Can you edit the entries from the line with "VIDEO HIT Alek" to the line with "Pogledajte zašto ovaj video" by replacing "mozak" with "um", then write out only those lines with nothing else changed?

*Dataset excerpts*:
========================================================================

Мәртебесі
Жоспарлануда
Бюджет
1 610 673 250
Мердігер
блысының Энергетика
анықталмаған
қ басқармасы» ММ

========================================================================

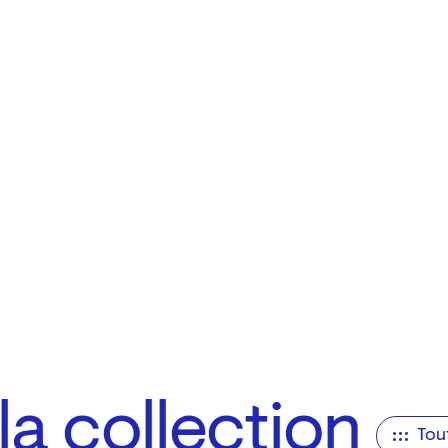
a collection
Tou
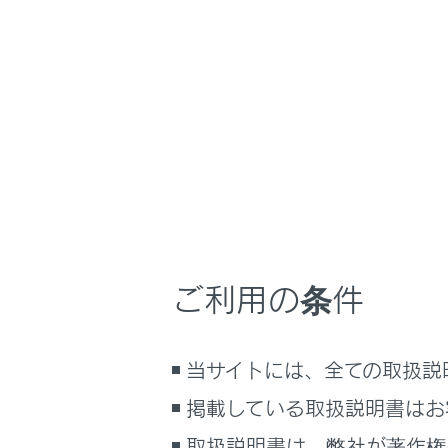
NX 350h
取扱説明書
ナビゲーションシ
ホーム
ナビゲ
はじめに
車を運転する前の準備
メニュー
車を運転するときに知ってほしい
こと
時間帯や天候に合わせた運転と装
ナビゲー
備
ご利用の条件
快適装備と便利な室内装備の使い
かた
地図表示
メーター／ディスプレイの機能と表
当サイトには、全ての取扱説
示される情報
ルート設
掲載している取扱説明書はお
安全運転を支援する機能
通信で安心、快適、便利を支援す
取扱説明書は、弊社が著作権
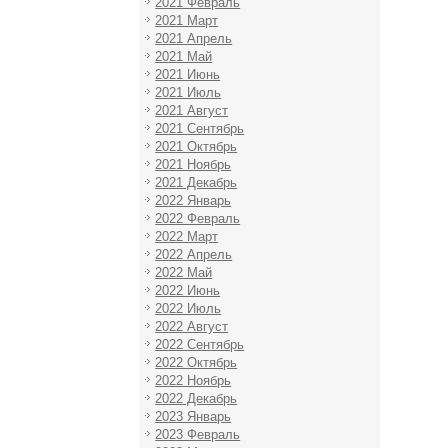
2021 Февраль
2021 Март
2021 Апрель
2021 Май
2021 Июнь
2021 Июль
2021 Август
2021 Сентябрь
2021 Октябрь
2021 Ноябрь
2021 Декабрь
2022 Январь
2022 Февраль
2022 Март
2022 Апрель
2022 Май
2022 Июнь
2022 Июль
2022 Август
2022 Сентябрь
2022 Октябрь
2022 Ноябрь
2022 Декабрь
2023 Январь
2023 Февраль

========================================================================

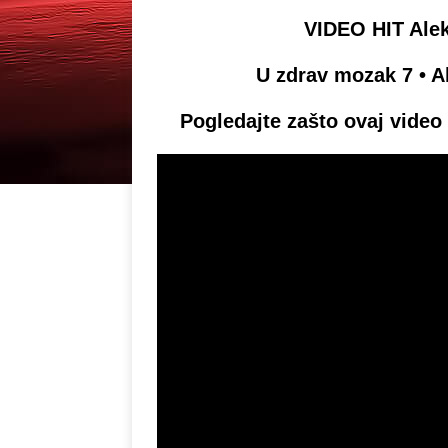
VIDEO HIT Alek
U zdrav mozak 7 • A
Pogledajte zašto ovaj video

========================================================================

*Task output*:
VIDEO HIT Alek
U zdrav um 7 • A
Pogledajte zašto ovaj video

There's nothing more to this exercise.